§ PROBLEM TO WORK ON:
Here are some records; copy every line that holds the word "pinky".

(Stored data)

* * * *

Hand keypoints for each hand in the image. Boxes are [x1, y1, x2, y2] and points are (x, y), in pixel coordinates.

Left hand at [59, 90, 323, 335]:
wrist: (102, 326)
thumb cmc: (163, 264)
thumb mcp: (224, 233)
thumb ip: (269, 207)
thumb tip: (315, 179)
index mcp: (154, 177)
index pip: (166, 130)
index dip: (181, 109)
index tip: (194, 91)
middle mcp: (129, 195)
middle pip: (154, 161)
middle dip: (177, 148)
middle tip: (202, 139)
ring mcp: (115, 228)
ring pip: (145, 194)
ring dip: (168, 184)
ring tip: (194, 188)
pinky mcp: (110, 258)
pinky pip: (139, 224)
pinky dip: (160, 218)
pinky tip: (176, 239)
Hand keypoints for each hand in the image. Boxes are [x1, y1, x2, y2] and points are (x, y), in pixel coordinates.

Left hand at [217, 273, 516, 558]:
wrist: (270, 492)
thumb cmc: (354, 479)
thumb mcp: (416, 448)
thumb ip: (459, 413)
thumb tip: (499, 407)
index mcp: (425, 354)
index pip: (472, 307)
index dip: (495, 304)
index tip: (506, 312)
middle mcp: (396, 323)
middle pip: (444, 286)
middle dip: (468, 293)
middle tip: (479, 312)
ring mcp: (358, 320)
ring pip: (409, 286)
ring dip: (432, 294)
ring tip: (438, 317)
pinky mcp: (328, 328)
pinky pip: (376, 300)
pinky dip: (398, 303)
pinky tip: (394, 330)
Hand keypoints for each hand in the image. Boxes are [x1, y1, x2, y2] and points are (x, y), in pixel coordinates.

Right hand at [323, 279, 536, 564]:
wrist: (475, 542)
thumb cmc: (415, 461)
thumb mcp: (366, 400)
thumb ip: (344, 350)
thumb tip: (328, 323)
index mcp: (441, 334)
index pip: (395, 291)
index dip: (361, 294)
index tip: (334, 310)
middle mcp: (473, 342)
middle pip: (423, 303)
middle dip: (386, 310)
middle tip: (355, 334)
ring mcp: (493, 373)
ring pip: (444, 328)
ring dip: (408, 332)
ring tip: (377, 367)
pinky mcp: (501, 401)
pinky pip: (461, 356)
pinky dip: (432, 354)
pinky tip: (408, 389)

* * * *

§ RESULT OF THE EXERCISE:
pinky mcp: (110, 258)
pinky pip: (139, 224)
pinky dip: (160, 218)
pinky tip: (176, 239)
pinky mcp: (328, 328)
pinky pip: (376, 300)
pinky dip: (398, 303)
pinky tip: (394, 330)
pinky mcp: (501, 401)
pinky pip: (461, 356)
pinky dip: (432, 354)
pinky tip: (408, 389)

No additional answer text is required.